Stories of the Day: Two Great Reads, Not to be Missed
On this fine Monday, here are two Stories of the Day that will stick with you. Share with lovers of good writing.
“I Am Speaking the Language” by Ashley Bethard (in Used Furniture Review)
But pay attention so that you might read this: the drops of sweat sketch delicate ellipses across our skin. Our long streaks of moisture the unfinished em-dashes that finish themselves after they’ve evaporated. A semicolon the pause; where I catch my breath.
In bed I trace the Russian letters on your back and pretend to know what they mean. I mouth the words, pretend to pronounce them, tripping the consonants c and k. I write a story with my fingers. I hope you can hear it.
“Notes on a Marriage” by Karen Eileen Sikola (in Specter Literary Magazine)
They met in the rotunda. I could not exactly picture it, because he only wrote it on a postcard that provided insufficient space for description. But I knew that they met, and I knew both she and the weather were lovely.

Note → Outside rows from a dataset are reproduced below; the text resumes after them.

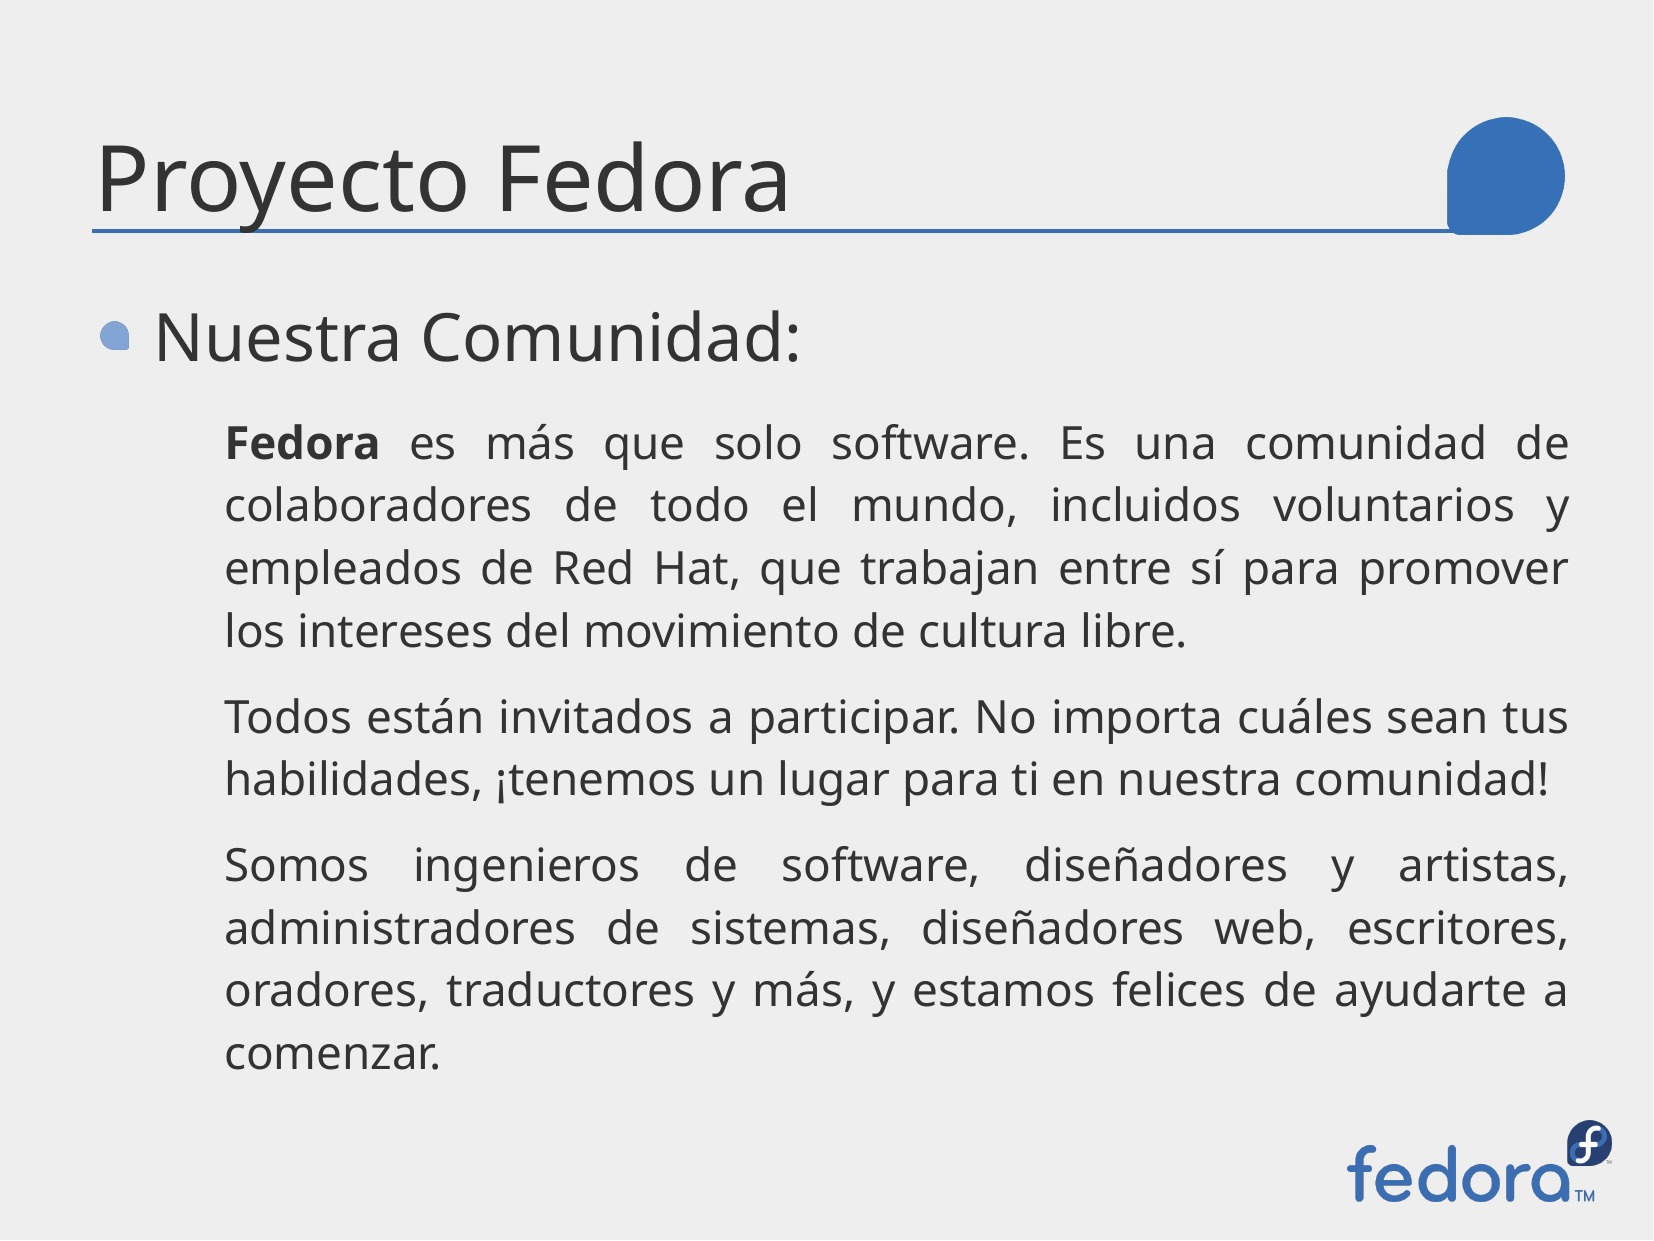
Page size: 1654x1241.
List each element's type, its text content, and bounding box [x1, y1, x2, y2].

picture [1347, 1120, 1612, 1202]
picture [1447, 117, 1565, 235]
list Nuestra Comunidad: Fedora es más que solo software. Es una comunidad de colaboradores de todo el mundo, incluidos voluntarios y empleados de Red Hat, que trabajan entre sí para promover los intereses del movimiento de cultura libre. Todos están invitados a participar. No importa cuáles sean tus habilidades, ¡tenemos un lugar para ti en nuestra comunidad! Somos ingenieros de software, diseñadores y artistas, administradores de sistemas, diseñadores web, escritores, oradores, traductores y más, y estamos felices de ayudarte a comenzar. [82, 290, 1571, 1094]
title Proyecto Fedora [94, 100, 1426, 251]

“She’s married,” he wrote later, on an index card. He drew a single black line down the center of it—separating the words from my name and address—and slapped a stamp in the corner. When it arrived, I secured it to the freezer with a magnet, so I could read it at eye level. Sometimes I’d spend full mornings staring at it while eating my cereal. Other times, I couldn’t be near it. I’d find myself craving ice cream, but turning back at the sight of his scribble, fading each day from the light which crept through the bay window.